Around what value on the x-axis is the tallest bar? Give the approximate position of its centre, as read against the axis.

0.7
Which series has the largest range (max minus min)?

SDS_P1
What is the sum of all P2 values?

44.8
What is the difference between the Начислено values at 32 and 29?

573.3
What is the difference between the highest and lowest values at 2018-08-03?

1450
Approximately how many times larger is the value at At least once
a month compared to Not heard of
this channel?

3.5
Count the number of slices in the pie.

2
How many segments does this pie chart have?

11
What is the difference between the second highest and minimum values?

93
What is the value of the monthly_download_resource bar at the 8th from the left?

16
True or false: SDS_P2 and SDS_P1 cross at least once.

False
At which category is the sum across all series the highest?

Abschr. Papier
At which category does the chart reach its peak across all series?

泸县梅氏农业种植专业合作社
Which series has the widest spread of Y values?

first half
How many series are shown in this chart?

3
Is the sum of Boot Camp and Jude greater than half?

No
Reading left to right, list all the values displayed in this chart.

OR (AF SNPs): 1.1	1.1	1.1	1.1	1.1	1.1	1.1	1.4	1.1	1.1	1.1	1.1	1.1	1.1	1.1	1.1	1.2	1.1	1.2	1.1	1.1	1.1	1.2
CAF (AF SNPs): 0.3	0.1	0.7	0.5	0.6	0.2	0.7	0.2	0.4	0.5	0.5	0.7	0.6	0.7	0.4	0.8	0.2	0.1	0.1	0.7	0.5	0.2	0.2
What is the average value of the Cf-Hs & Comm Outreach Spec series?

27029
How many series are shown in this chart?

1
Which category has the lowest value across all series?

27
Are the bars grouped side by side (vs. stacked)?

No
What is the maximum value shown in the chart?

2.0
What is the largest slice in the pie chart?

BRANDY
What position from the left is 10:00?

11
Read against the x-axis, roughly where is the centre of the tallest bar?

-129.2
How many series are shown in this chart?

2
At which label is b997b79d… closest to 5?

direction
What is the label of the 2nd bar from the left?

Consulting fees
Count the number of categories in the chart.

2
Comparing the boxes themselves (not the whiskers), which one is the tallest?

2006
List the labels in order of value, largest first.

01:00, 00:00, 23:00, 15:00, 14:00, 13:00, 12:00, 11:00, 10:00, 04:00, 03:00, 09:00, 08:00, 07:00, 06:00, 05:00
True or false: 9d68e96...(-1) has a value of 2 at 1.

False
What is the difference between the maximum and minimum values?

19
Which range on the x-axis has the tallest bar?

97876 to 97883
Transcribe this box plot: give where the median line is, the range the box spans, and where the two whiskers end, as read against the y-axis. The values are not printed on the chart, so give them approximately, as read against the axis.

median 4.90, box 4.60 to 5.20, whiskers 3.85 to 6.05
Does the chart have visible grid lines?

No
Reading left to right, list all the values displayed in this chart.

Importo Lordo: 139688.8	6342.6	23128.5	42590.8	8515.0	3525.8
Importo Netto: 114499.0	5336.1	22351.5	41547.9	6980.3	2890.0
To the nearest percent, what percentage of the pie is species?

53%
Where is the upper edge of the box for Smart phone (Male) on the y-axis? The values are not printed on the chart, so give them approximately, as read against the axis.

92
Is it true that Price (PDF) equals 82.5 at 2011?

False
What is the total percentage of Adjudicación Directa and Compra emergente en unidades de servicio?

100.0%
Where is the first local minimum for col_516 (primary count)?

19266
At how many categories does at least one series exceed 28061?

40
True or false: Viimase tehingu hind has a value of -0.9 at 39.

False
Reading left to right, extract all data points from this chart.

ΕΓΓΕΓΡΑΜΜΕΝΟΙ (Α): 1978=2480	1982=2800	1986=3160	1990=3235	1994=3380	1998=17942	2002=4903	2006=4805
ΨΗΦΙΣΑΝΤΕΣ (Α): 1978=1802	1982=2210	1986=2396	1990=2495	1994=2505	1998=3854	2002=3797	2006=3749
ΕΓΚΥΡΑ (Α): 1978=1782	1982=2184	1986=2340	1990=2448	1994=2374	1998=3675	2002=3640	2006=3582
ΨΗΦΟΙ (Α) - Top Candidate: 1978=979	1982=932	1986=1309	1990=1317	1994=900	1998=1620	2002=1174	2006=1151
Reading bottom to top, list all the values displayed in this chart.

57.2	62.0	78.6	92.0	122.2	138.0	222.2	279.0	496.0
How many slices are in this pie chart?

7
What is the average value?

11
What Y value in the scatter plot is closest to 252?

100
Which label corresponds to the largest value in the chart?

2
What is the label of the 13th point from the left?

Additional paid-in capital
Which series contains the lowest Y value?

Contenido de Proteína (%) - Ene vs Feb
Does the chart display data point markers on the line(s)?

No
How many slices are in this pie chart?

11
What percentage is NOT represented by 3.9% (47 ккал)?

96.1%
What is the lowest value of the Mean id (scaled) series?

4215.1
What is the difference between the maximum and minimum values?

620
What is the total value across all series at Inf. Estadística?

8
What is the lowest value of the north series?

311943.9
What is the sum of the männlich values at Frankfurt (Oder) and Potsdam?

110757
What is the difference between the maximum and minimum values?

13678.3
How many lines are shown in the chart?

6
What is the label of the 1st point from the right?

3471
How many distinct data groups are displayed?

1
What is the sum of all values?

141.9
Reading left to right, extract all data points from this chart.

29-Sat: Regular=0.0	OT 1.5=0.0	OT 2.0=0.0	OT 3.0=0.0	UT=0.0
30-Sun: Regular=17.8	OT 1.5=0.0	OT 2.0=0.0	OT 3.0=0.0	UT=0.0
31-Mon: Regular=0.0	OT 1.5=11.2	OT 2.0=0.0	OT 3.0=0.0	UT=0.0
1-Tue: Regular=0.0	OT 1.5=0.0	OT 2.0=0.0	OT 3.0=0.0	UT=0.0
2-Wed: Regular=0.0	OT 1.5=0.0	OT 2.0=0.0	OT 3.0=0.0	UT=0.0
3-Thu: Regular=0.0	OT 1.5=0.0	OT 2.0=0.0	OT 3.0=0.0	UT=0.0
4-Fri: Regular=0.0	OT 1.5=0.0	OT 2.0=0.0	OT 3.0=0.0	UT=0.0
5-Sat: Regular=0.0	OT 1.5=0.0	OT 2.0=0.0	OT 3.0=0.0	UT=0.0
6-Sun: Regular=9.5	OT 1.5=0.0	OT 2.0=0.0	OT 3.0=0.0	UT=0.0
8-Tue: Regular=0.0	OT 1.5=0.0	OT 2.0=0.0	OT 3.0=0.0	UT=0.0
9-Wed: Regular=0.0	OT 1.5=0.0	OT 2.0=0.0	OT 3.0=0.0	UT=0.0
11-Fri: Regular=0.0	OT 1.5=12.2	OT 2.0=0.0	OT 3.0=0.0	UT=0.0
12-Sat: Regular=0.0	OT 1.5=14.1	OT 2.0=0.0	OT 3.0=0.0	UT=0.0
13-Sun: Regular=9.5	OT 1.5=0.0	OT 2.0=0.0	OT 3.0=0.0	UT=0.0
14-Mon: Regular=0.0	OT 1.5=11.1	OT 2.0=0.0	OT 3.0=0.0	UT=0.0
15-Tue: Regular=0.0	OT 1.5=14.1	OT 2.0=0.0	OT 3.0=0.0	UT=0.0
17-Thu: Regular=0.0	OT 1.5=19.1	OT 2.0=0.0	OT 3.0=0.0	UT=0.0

[Opdracht]
Geef alles hierboven van de regel met "泸县梅氏农业种植专业合作社" tot en met de regel met "What is the largest slice in the pie chart?" weer als een JSON-lijst van strings, met één string per regel en zonder de lege regels.

[Schriftelijk antwoord]
[
  "泸县梅氏农业种植专业合作社",
  "Which series has the widest spread of Y values?",
  "first half",
  "How many series are shown in this chart?",
  "3",
  "Is the sum of Boot Camp and Jude greater than half?",
  "No",
  "Reading left to right, list all the values displayed in this chart.",
  "OR (AF SNPs): 1.1\t1.1\t1.1\t1.1\t1.1\t1.1\t1.1\t1.4\t1.1\t1.1\t1.1\t1.1\t1.1\t1.1\t1.1\t1.1\t1.2\t1.1\t1.2\t1.1\t1.1\t1.1\t1.2",
  "CAF (AF SNPs): 0.3\t0.1\t0.7\t0.5\t0.6\t0.2\t0.7\t0.2\t0.4\t0.5\t0.5\t0.7\t0.6\t0.7\t0.4\t0.8\t0.2\t0.1\t0.1\t0.7\t0.5\t0.2\t0.2",
  "What is the average value of the Cf-Hs & Comm Outreach Spec series?",
  "27029",
  "How many series are shown in this chart?",
  "1",
  "Which category has the lowest value across all series?",
  "27",
  "Are the bars grouped side by side (vs. stacked)?",
  "No",
  "What is the maximum value shown in the chart?",
  "2.0",
  "What is the largest slice in the pie chart?"
]